# Augmented Dickey-Fuller Test

Over the last few months, we received many inquiries about the (Augmented) Dickey-Fuller stationary test. So, we decided to create this article as a soup-to-nuts presentation on this topic.

What is a stationary time series? In layman’s terms, a time series is called stationary if it does not wander off to infinity and stays around the mean. Its statistical properties (e.g., moments) do not change over time.

What about trend? Is a time series with trend considered non-stationary? Not necessarily. Time series with deterministic (i.e., non-stochastic) trend are called trend-stationary time series, but only if the time series stays around the trend-line and does not wander off to infinity.

Interesting! So how do we test whether we have a stationary (or trend-stationary) time series or not? Alternatively, we can ask a different question: what causes the non-stationary drift?
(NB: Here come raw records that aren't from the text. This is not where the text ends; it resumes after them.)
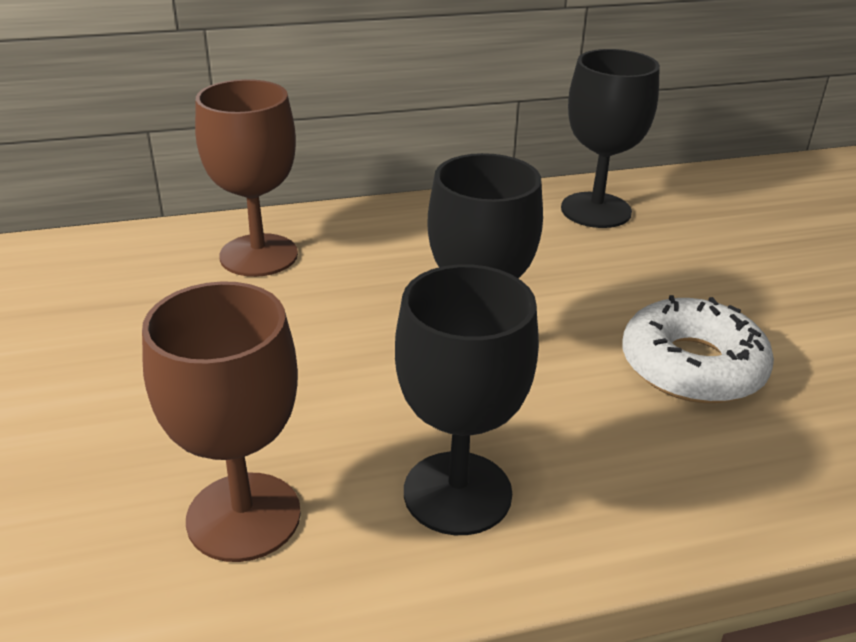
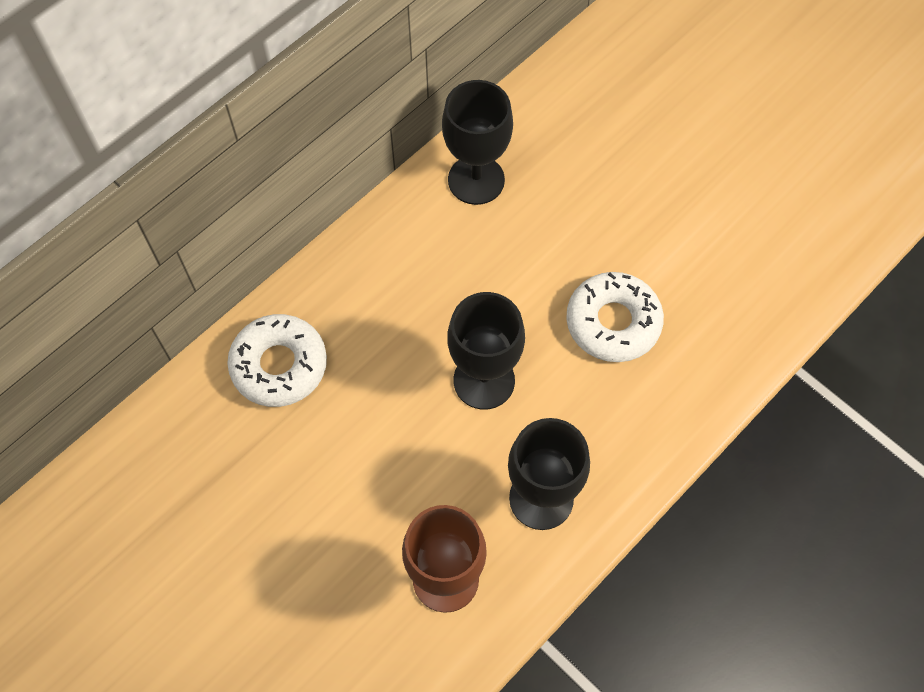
camera: 30 degrees left, 30 degrees up
brown goblet [195,79,298,277] -> white donut [227,314,327,407]

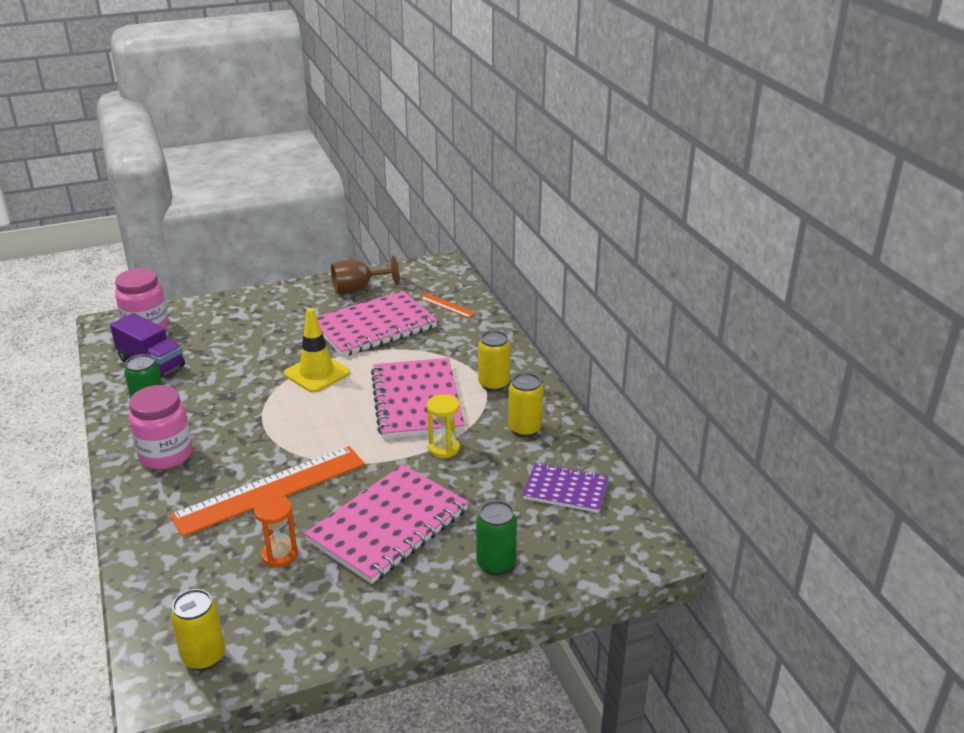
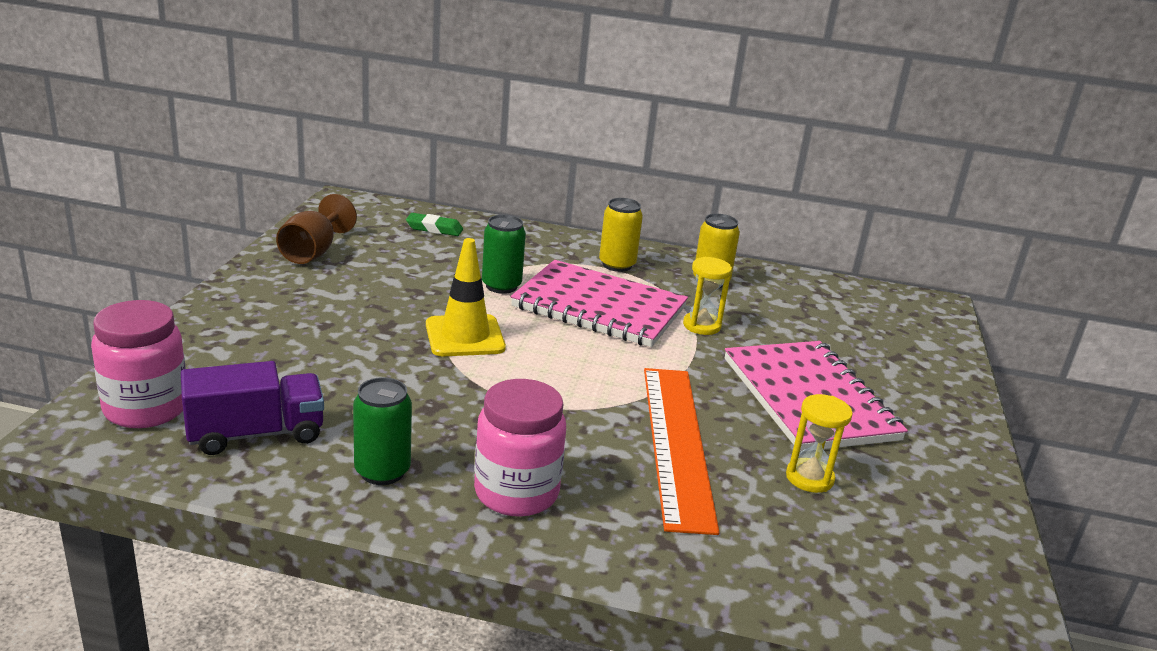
camera: 60 degrees left, 5 degrees down
yellow can [171,589,225,671] -> none
orange hourglass [254,495,298,567] -> yellow hourglass [786,394,853,493]
pink notebook [317,291,438,357] -> none
orange ruler [420,294,476,318] -> green eraser [406,213,463,236]
green can [476,500,517,575] -> green can moved to [482,215,526,294]
purple notebook [523,463,609,513] -> none

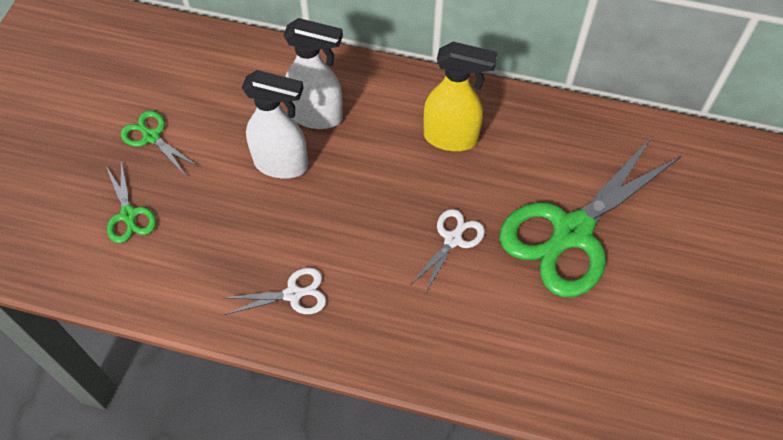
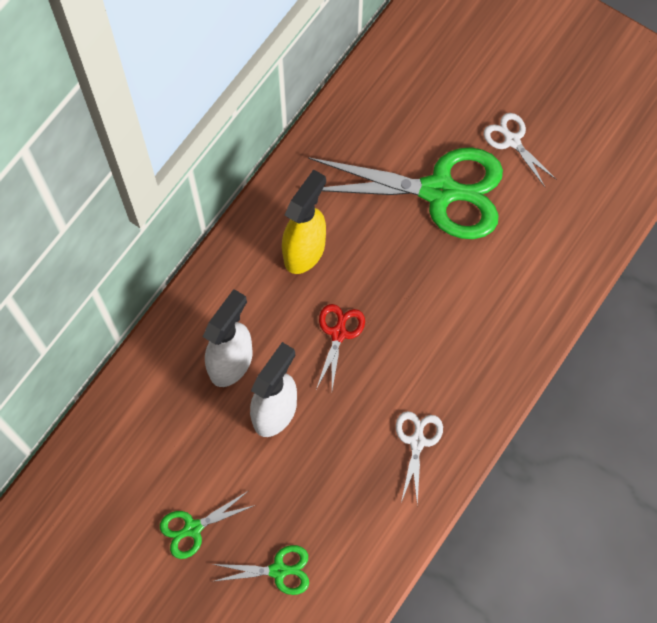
camera: 70 degrees left, 10 degrees up
white scissors [410,209,485,293] -> white scissors moved to [484,113,557,187]
green scissors [499,137,681,297] -> green scissors turned 60 degrees counterclockwise [308,147,503,239]
none -> red scissors [316,304,365,390]

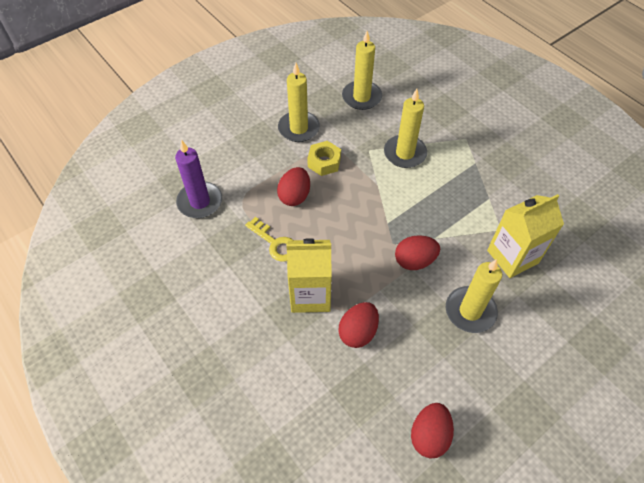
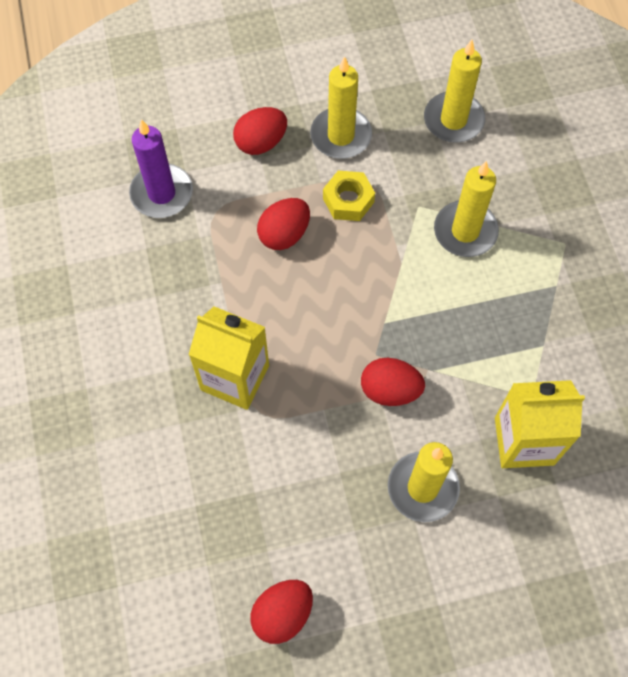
camera: 25 degrees right, 10 degrees up
yellow key [245,217,293,262] -> none
red egg [338,302,379,348] -> red egg moved to [233,107,287,155]

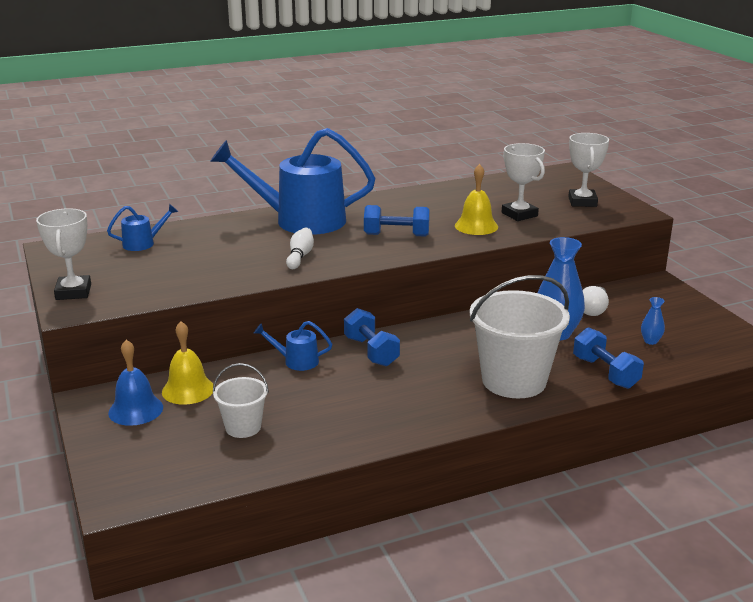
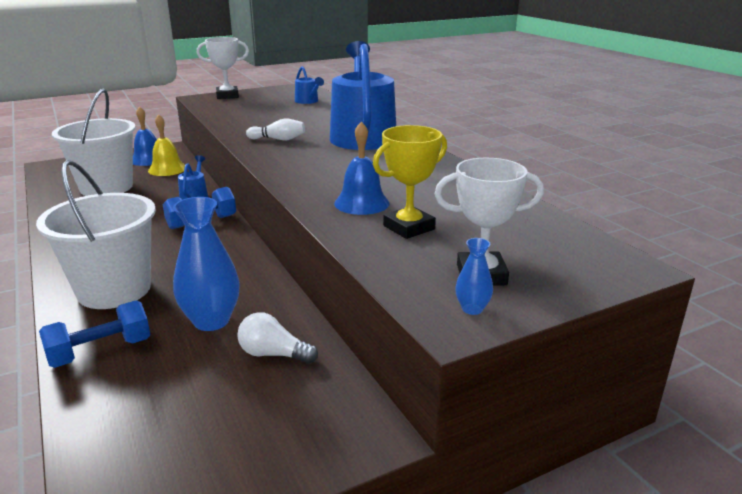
camera: 85 degrees right, 0 degrees up
white bucket [213,363,269,438] -> white bucket [52,89,136,196], size x1.95
blue dumbbell [364,205,430,237] -> none
yellow bell [455,164,498,235] -> blue bell [334,122,389,215]
white trophy [502,143,545,221] -> yellow trophy [373,125,447,239]
blue vase [641,297,665,345] -> blue vase moved to [455,238,493,315]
A stochastic (i.e., non-stationary) drift comes from the presence of a unit-root.

To establish the stationarity assumption, we need to reject the possibility of the unit-root presence in the time series.

Where is the unit-root coming from? A non-stationary time series can be modeled as an autoregressive model (AR) of order one (1) and a coefficient value of one (1). \$\$y_t=α+y_{t-1}+ϵ_t\$\$

## Dickey-Fuller (DF) Test

In the Dickey-Fuller test, we define the underlying process as follows: \$\$Δy_t=α+ρ×y_{t-1}+ϵ_t\$\$

And set up the following test of hypothesis: \$\$H_o:ρ=0\$\$ \$\$H_1=ρ<0\$\$

By rejecting the null-hypothesis, we are stating that the time series does not have a unit-root and is thus stationary. Using simple-linear regression, we can compute the test-score for ρ, but what is the underlying distribution of ρ? It is not the student’s t-distribution, so we need to calculate it using simulation methods.

Simulation: For a given sample size N (e.g., 25),

1. Simulate a random walk with a variance of 1: \$\$y_t=y_{t-1}+ ϵ∼N(0,1)\$\$
2. Run the simple-linear regression: \$\$Δy_t=α+ρ×y_{t-1}+ϵ_t\$\$
3. Calculate the test score for \$ρ\$.
4. Repeat steps 1 to 3.

Using the simulated values of the test score, construct the distribution and calculate the different critical values (e.g., 1%, 2.5%, 5%, 10%, etc.).

Using the NumXL simple linear regression (SLR) functions and the Monte-Carlo (MC) simulations Wizard, we can generate the underlying distribution by ourselves.

• Generate a random walk (Y) of size 25, with Gaussian shocks of variance of one (1).
• Calculate the 1st order difference of Y.
• Using the SLR functions, calculate the test score for the coefficient of the 1st parameter: • Using the MC simulation for 1000 times, store the test-score for both regression types (zero and non-zero intercept) in empty columns. • Using the Quantile(.) function, calculate the critical values (C.V.) for different significance levels. • Now, for a given dataset of size 25, run a similar regression and compute the test score of the coefficient value.
• Compare the regression test score against the simulation critical values.
• To establish stationarity, the test score must be smaller than the critical values (above), so we can reject the null hypothesis.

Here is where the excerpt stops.